Entre outras povoações arrasadas,
uma aldeia inteira atingida por uma tromba de água, ficou submersa na lama.
Desaparecida do mapa, Quintas, no Ribatejo, contou com apenas 50 sobrevivente
dos seus 200 habitantes.
Tendo sido a maior catástrofe
natural que atingiu o nosso país desde o Terramoto de 1755, a imprensa pôde
desenvolvê-la mais do que o habitual, até por não haver nessas notícias
qualquer perigo contra a segurança do Estado. Causas naturais dificilmente
poderiam ser atribuídas ao “Reviralho” ou aos “Comunistas”, designações habituais
para todos quantos discordassem minimamente do regime salazarista...
Claro que também havia causas
humanas para tamanha catástrofe: a anarquia da construção civil, que ocupava as
linhas de água com edifícios de discutível qualidade que funcionaram como
barragem às enxurradas, assim aumentando a subida do nível das águas para
valores inacreditáveis. Também a existência dos famosos bairros de lata, cuja
superpopulação era especialmente vulnerável a tal tipo de desastres e,
especialmente, a pobreza e consequente péssima qualidade da habitação popular
na zona atingida.
Face à grandeza do desastre e à
situação calamitosa das populações atingidas e sendo manifestamente
insuficientes o meios disponíveis – bombeiros, hospitais, as próprias forças
armadas e militarizadas – nos dias subsequentes mobilizaram-se instituições
civis, algumas das quais não estariam propriamente nas boas graças do governo.
Nesse âmbito, as associações académicas das universidades e liceus de Lisboa,
mobilizaram grande número de estudantes para levar auxílio às zonas mais
atingidas.
Eu próprio participei nessas
jornadas de solidariedade, integrado que estava no curso de Medicina e membro
activo da Pró-Associação dos Estudantes de Medicina – pró-associação, porque o
Ministério da Educação não a reconhecia oficialmente... – associação esta que
sentia especialmente a responsabilidade dos futuros médicos em relação a causas
humanitárias.
No entanto, colegas de todas as
outras faculdades integraram esse movimento cívico, que levou desde logo as
autoridades a acusarem-nos de estarem a aproveitar politicamente a desgraça
alheia...
Seja como for, multidões de
estudantes, por todos os meios disponíveis, dirigiram-se aos campos inundados e
às casas sinistradas de toda a vasta área atingida, sob o olhar atento e não
demasiado amigável das forças militarizadas, para limpar as lamas acumuladas
nas casas e para prestar primeiros socorros e vacinar contra a cólera as
populações, em grave risco de saúde.
Curiosamente, os encontros dos
estudantes com unidades das Forças Armadas também mobilizadas, pautaram-se por
mútua simpatia. Havia entre eles uma noção de missão cívica que as manobras dos
políticos situacionistas não impediram.
Para além do serviço prestado às
populações em perigo, os estudantes, maioritariamente oriundos das classes
média e alta, tiveram o seu primeiro encontro com uma realidade que o regime
escondia, o país real da miséria, da privação, do desprezo pelos pobres e
necessitados, da falta de recursos higiénicos e sanitários...

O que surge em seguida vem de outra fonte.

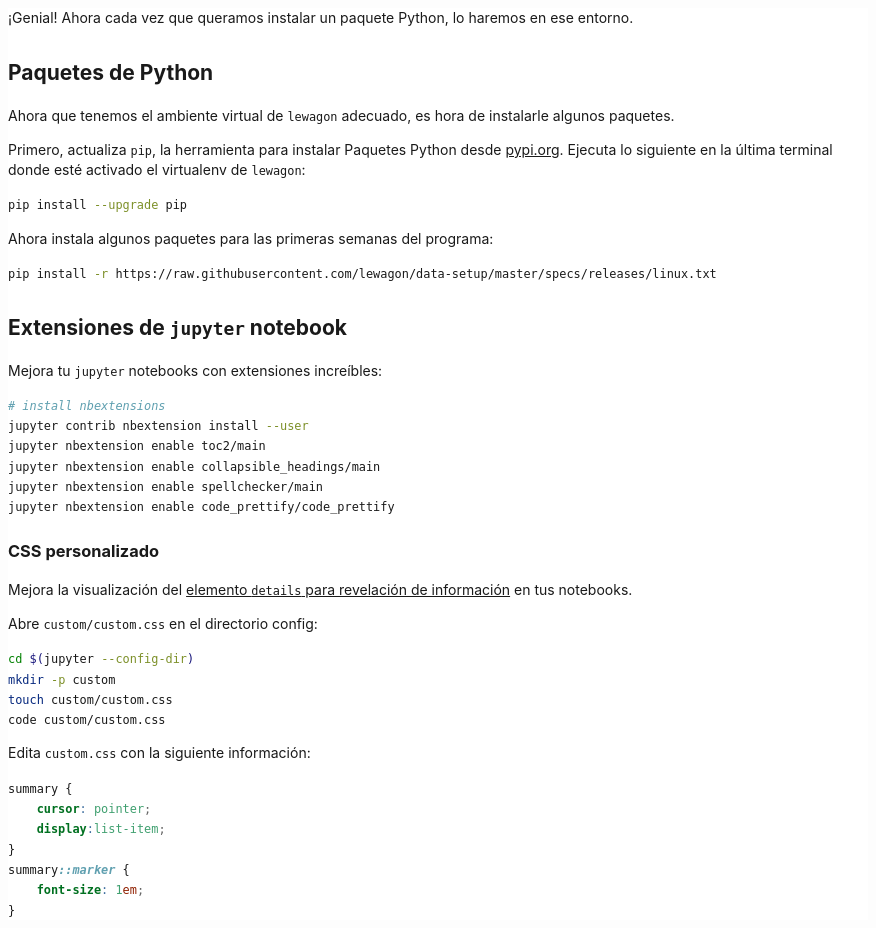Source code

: ¡Genial! Ahora cada vez que queramos instalar un paquete Python, lo haremos en ese entorno.


## Paquetes de Python

Ahora que tenemos el ambiente virtual de `lewagon` adecuado, es hora de instalarle algunos paquetes.

Primero, actualiza `pip`, la herramienta para instalar Paquetes Python desde [pypi.org](https://pypi.org). Ejecuta lo siguiente en la última terminal donde esté activado el virtualenv de `lewagon`:

```bash
pip install --upgrade pip
```

Ahora instala algunos paquetes para las primeras semanas del programa:

``` bash
pip install -r https://raw.githubusercontent.com/lewagon/data-setup/master/specs/releases/linux.txt
```


## Extensiones de `jupyter` notebook

Mejora tu `jupyter` notebooks con extensiones increíbles:

```bash
# install nbextensions
jupyter contrib nbextension install --user
jupyter nbextension enable toc2/main
jupyter nbextension enable collapsible_headings/main
jupyter nbextension enable spellchecker/main
jupyter nbextension enable code_prettify/code_prettify
```

### CSS personalizado

Mejora la visualización del [elemento `details` para revelación de información](https://developer.mozilla.org/en-US/docs/Web/HTML/Element/details) en tus notebooks.

Abre `custom/custom.css` en el directorio config:
```bash
cd $(jupyter --config-dir)
mkdir -p custom
touch custom/custom.css
code custom/custom.css
```
Edita `custom.css` con la siguiente información:

```css
summary {
    cursor: pointer;
    display:list-item;
}
summary::marker {
    font-size: 1em;
}
```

Prestei esse serviço cívico voluntário
em Santana da Carnota, Ribatejo, e abriram-se-me mais os olhos para uma
realidade que só conhecia na teoria. Agora já não era nos panfletos
clandestinos que denunciavam o estado do país de Salazar que podia basear-me,
mas na vida em directo. Eu e centenas de outros estudantes...
Dois anos depois, estava a
estudar em Coimbra onde vivi intensamente a Crise Académica de 1969, sendo
depois punido com a antecipação do recrutamento para o Serviço Militar. Esta
“punição” funcionou como tudo aquilo que o regime inventou para dissuadir a “subversão”:
as Forças Armadas politizaram-se e vimos os oficiais do quadro a confraternizar
com os subversivos de poucos anos antes, no Continente e nas Colónias.
Em parte, considero que o 25 de
Abril de 1974 teve algumas das suas raízes nesse terrível Novembro de 1967, quando centenas de estudantes, calçando galochas, entraram impetuosamente na dimensão proibida da miséria em Portugal.